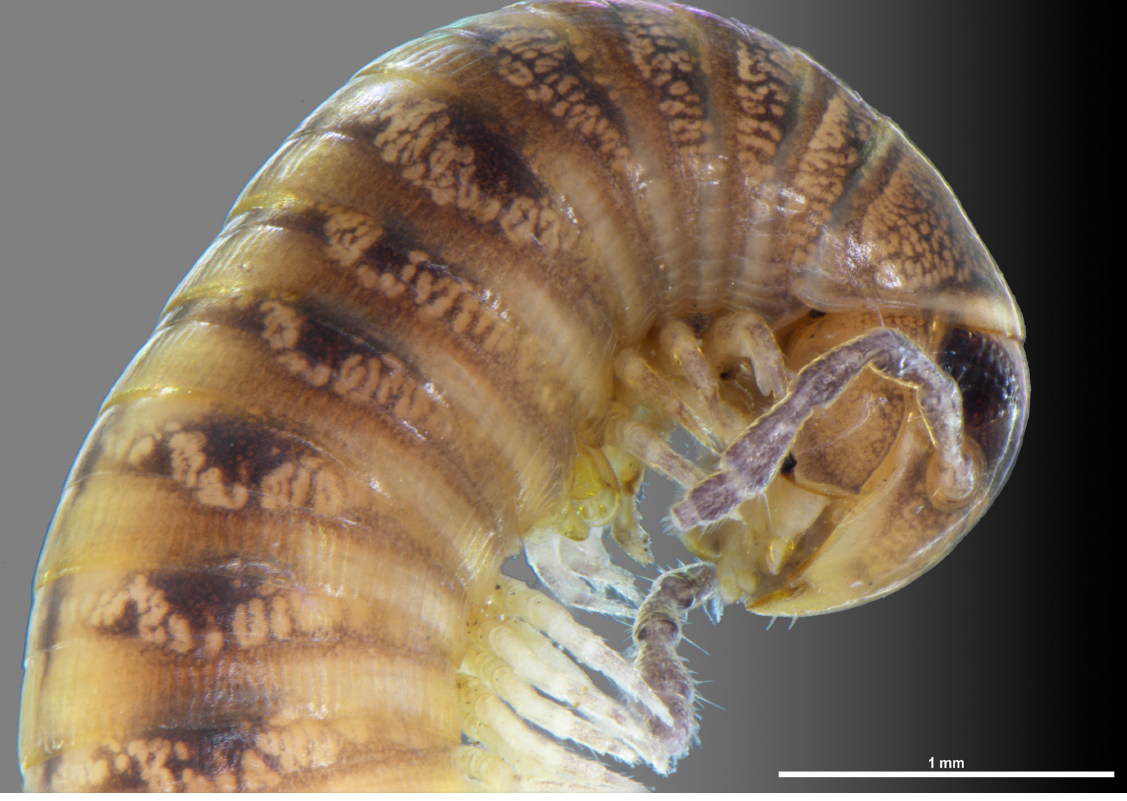
Fig. 22. Ommatoiulus stellaris sp. nov. Paratype ♂, head and anteriormost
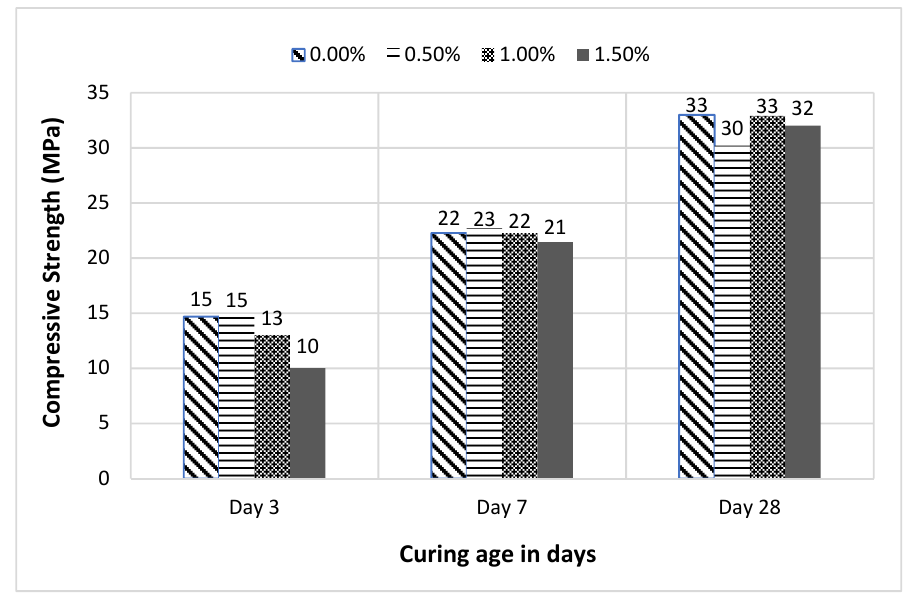
Figure 4. The effect of adding PA fibers on the compressive strength of concrete mixes at 3, 7, and 28 days of curing. Table 3. Quality of concrete based on UPV value (ASTM C597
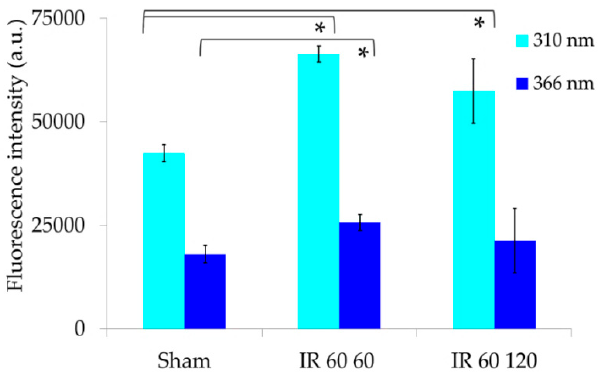
Figure 6. Bar chart representing the integrated values (Means ± S.E.) of the overall emission areas calculated from the AF spectra recorded from serum samples under respective 310 nm and 366 nm excitation, * p ≤ 0.05.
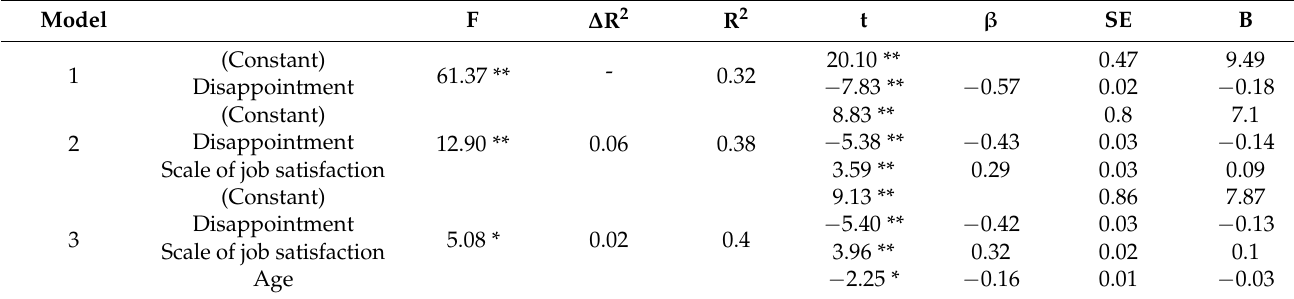
Table 5. Predictors of overall job satisfaction.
——
[INSTRUCTIONS FOR THE TASK]
Only the pictures are to be left out; write out all the other data exactly.

[SOLVED PROBLEM]
Fig. 22. Ommatoiulus stellaris sp. nov. Paratype ♂, head and anteriormost
Figure 4. The effect of adding PA fibers on the compressive strength of concrete mixes at 3, 7, and 28 days of curing. Table 3. Quality of concrete based on UPV value (ASTM C597
Figure 6. Bar chart representing the integrated values (Means ± S.E.) of the overall emission areas calculated from the AF spectra recorded from serum samples under respective 310 nm and 366 nm excitation, * p ≤ 0.05.
Table 5. Predictors of overall job satisfaction.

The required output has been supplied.